People keep talking about this thing called "love".
Based on all the crap going on in the world, and the horrible things that have happened in the past, I don't see any objective evidence that love exists. And I've never felt love myself, at least not the way it's been described by others.
If one can't prove love exists using the scientific method, and I've never experienced it personally, then to me all this talk about love is just myth, a fairytale to make people feel better about their lives.
Rational grownups have better things to do with their lives than waste time on superstitions. Love only exists if you can prove it does.
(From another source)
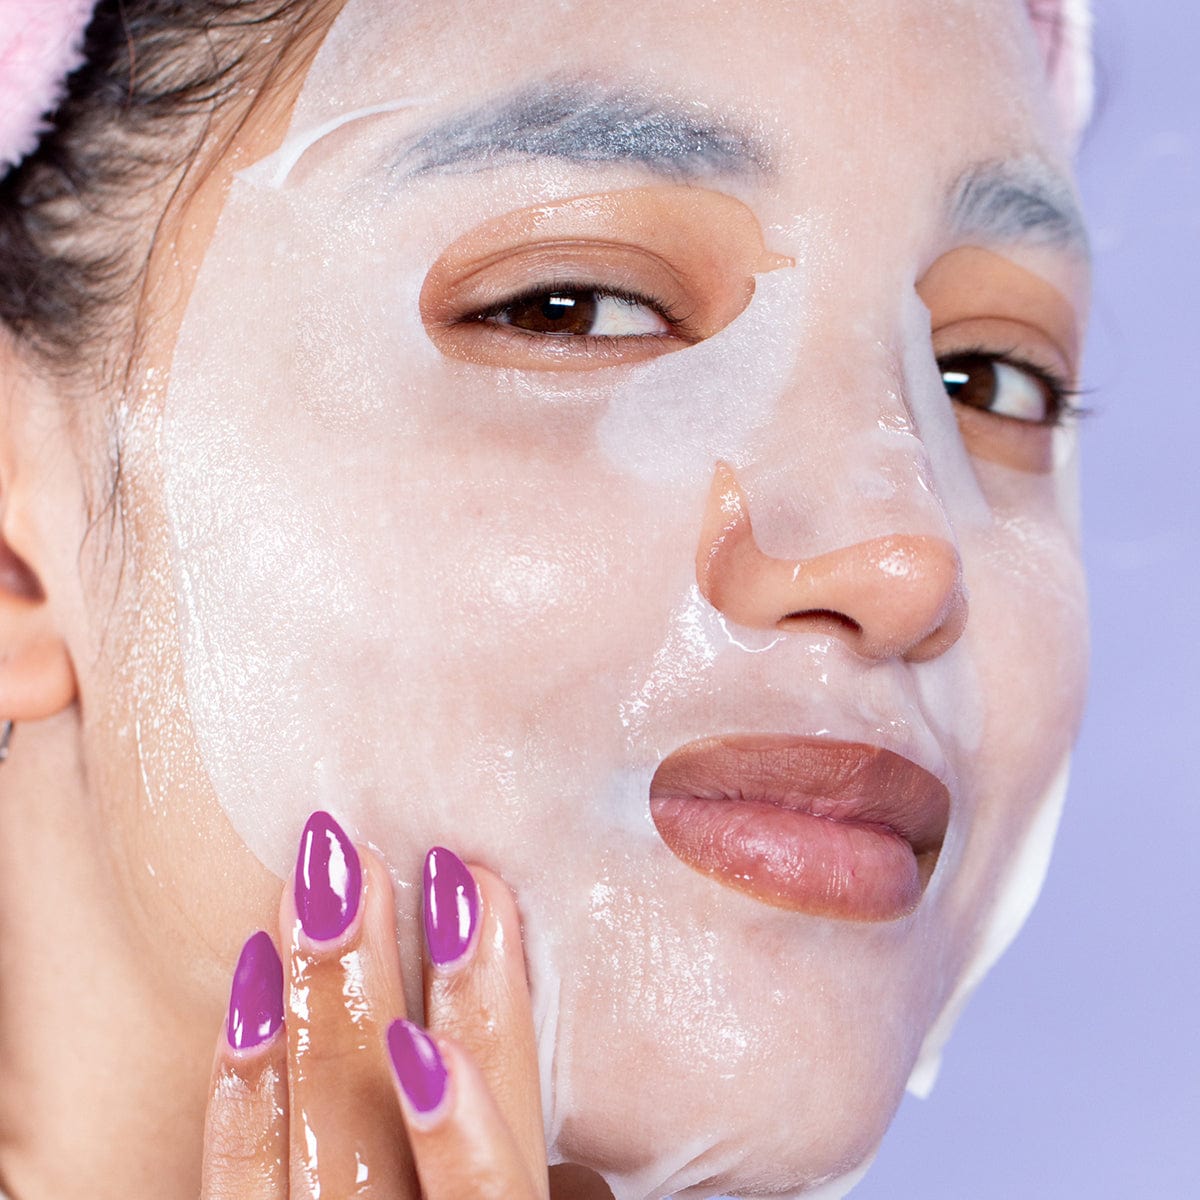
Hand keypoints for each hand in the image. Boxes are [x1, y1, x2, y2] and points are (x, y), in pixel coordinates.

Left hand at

What would be sufficient proof? Your own feelings and opinions on an issue aren't proof, they are merely anecdotal and tangential. You may think you feel love and thus know what it is, but a more objective person might call your feelings lust, or fondness. How we feel about our parents, our s.o.'s, our children, and our pets differ so much in quality and intensity, it's inaccurate to throw all those different feelings into one category called "love".
Besides, those feelings you call "love" are all provoked or mediated by neurological chemicals in the brain. Even so, this knowledge won't help with scientific proof of the existence of love. Oxytocin is one chemical supposedly connected to love, but it's connected to other things, too. If you give oxytocin to a person, can you make them fall in love with the person next to them? I didn't think so. That swooning feeling you get when you see someone devastatingly attractive isn't love, as many sadder and wiser people will tell you.
Certain areas of the brain light up when one feels love, supposedly, but the same areas light up for other reasons, too. If you stimulate that part of the brain, will the test subject fall in love with the surgeon?
People can point to all the selfless and giving acts they do for love, or that are done for them for love, but those acts don't prove anything about love. They could be done for many other reasons. Working two jobs to make sure your kid goes to the best private school - Love, or compensatory feelings? Proposing by billboard - Love, or self-promotion? Bringing breakfast in bed - Love, or wanting to get laid? Staying by your sick kid's bed all night - Love, or instinctual drives to secure your gene pool?
Despite the millions of people over human history who have spoken and written about love, and created art, music, and dramas about love, just because we sense a certain affinity with their artistic expressions of what they feel love is, doesn't mean that what they experienced as love really is love, nor that they prove love exists.
One could call love a theoretical construct that benefits society, but that doesn't make it real. One could call longing for love biological, but that doesn't make it logical, rational, and therefore worthy of serious consideration and respect.
Of course, this is snark. Pretty much everyone has felt something unique at one time or another that they immediately identify as love. Love is difficult to prove because it is experienced internally. All the acts we manifest out of love can be interpreted differently by different people. Yet we know love exists and feel no need to prove it quantitatively in order to believe in it.
What happens when you substitute "God" for "love"?